In the PowerShell discussion below, which command reads back the objects that Export-CliXml writes to a file?
== Excerpted text ==
Is there no trivial way to print a PowerShell object? As JSON or XML or an ascii table formatted into columns? That seems like a point of friction, then, I'd agree.
By default, an object at the end of a pipeline will be printed to the screen in tabular format.
(australis) ~\Desktop % Get-ItemProperty e
Directory: C:\Users\Dustin\Desktop
Mode LastWriteTime Length Name
---- ------------- ------ ----
d----- 8/12/2016 9:06 AM e
I believe types can specify which columns to display by default; if you want more info, there's always `Format-List`:
(australis) ~\Desktop % Get-ItemProperty e | format-list
Directory: C:\Users\Dustin\Desktop
Name : e
CreationTime : 8/11/2016 10:58:56 PM
LastWriteTime : 8/12/2016 9:06:13 AM
LastAccessTime : 8/12/2016 9:06:13 AM
Mode : d-----
LinkType :
Target : {}
It's also possible to format any object via `ConvertTo-JSON`:
> I believe types can specify which columns to display by default;
Indeed, the default view (table/list/custom) can be specified, and for the view the default properties can be specified.
Consider how 'ls' produces a sequence of FileSystemInfo objects (when run against a disk file system). The view specifies that the list be grouped by "parent".
However, the underlying stream is still just a continous stream of FileSystemInfo's. It is the terminal display format definition that causes it formatting to break and write a directory heading whenever the next item has a different parent from the previous one.
You can certainly print them, but there's no guarantee you'll get all its contents by default, and there's still the problem of how to create those objects from some other output, e.g. in a file.
Or it can mean a lot harder to understand and use. With types you get all of the metadata that you might not even have if it was plain text. In addition, every application chooses it's own serialization format. In the end, the only programs that compose well are those that work on text, not structured data (i.e. grep, awk, sed, etc...)
> You can certainly print them, but there's no guarantee you'll get all its contents by default, and there's still the problem of how to create those objects from some other output, e.g. in a file.
That's what CliXML is for. Export-CliXml writes objects to a file. Import-CliXml reads them back.
CliXml (Command Line XML, IIRC) is a serialization format for PowerShell objects. It is the format used to transfer objects to/from remote machines when PS remoting is used.
Granted, the re-hydrated objects are not the original objects. Most method will not work after re-hydration as the object has been ripped from it's context. Think ProcessInfo (the objects returned from 'ps' (Get-Process)) - in it's original form it can be used to interact with the process, e.g. terminating it. In the rehydrated form it can be used only to inspect properties.
Speaking from experience, this is rarely a problem. CliXML works remarkably well.
===
== Excerpted records ==
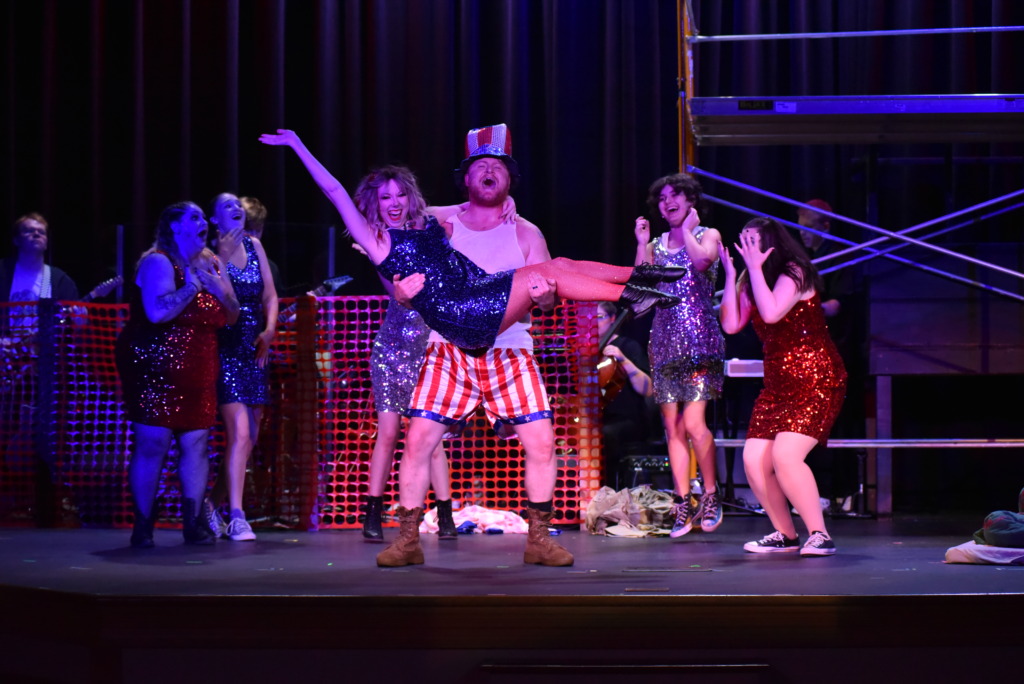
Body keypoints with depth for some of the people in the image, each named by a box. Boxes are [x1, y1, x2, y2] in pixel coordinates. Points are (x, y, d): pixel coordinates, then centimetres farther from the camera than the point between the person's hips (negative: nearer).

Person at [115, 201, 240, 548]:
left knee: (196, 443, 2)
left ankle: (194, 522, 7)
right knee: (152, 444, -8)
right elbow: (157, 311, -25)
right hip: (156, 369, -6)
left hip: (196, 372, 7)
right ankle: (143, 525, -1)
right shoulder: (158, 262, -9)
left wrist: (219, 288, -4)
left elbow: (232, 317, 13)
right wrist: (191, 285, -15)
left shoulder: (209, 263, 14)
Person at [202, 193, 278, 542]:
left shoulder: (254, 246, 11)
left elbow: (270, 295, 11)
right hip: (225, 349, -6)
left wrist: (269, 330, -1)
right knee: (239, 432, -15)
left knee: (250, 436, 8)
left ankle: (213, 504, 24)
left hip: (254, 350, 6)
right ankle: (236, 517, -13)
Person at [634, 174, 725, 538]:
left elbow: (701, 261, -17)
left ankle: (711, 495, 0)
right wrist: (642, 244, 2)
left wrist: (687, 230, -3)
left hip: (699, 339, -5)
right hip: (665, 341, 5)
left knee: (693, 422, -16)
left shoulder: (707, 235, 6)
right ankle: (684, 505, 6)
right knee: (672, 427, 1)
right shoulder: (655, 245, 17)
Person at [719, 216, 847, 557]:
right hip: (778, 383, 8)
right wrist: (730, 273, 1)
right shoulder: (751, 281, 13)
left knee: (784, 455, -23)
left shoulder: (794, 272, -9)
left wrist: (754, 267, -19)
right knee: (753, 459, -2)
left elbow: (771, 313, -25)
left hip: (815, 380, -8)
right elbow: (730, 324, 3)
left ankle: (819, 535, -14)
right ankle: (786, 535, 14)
===
== Excerpted records ==
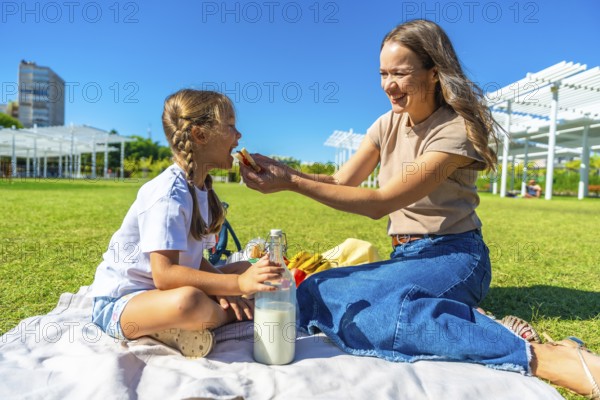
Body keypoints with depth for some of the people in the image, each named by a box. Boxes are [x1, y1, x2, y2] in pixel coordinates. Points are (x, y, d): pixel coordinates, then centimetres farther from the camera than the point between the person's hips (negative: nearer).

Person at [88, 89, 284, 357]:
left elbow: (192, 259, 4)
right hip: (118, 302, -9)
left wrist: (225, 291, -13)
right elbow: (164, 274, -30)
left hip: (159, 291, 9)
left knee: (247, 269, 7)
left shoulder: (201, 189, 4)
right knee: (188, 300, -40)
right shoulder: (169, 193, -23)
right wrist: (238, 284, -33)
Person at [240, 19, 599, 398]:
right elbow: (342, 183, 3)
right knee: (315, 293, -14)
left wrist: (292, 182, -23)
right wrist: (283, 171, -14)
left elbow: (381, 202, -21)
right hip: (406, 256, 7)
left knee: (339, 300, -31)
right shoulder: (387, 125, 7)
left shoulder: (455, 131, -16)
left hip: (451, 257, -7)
===
== Excerpted records ==
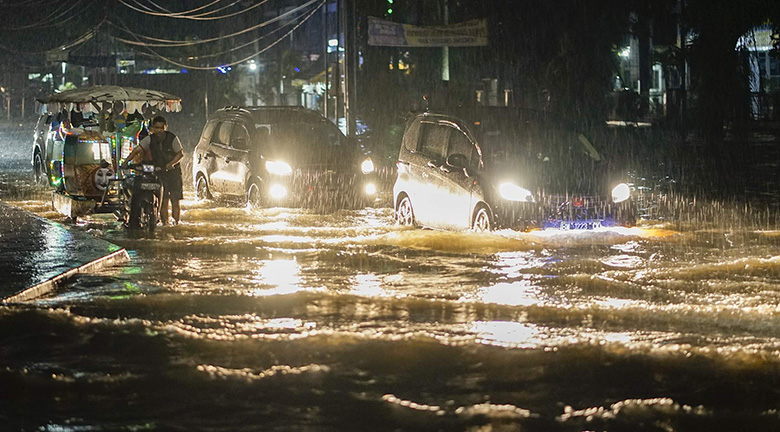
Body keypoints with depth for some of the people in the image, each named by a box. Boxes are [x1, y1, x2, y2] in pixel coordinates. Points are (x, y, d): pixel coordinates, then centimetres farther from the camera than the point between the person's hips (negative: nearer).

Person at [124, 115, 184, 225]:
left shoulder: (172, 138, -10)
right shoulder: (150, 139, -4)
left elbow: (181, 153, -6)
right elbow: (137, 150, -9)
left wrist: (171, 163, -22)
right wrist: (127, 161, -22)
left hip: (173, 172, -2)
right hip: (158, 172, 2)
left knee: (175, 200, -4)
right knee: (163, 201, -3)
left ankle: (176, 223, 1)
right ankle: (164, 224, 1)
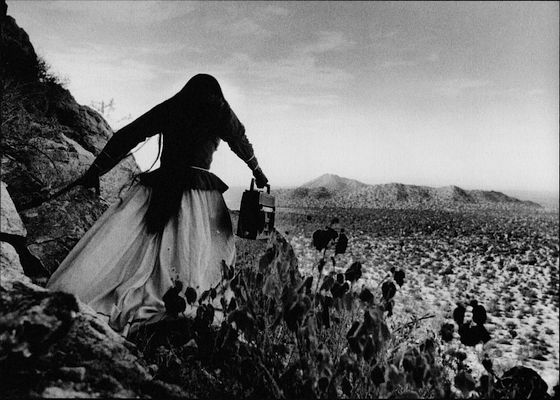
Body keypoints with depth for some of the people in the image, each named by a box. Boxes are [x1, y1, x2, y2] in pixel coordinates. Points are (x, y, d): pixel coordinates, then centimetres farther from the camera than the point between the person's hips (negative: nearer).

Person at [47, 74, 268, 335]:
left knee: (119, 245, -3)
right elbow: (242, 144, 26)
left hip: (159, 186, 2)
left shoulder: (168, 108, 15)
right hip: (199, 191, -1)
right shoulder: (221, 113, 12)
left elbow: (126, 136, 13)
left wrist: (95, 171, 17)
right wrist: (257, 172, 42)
===
* _Response to this exercise_
Import-CliXml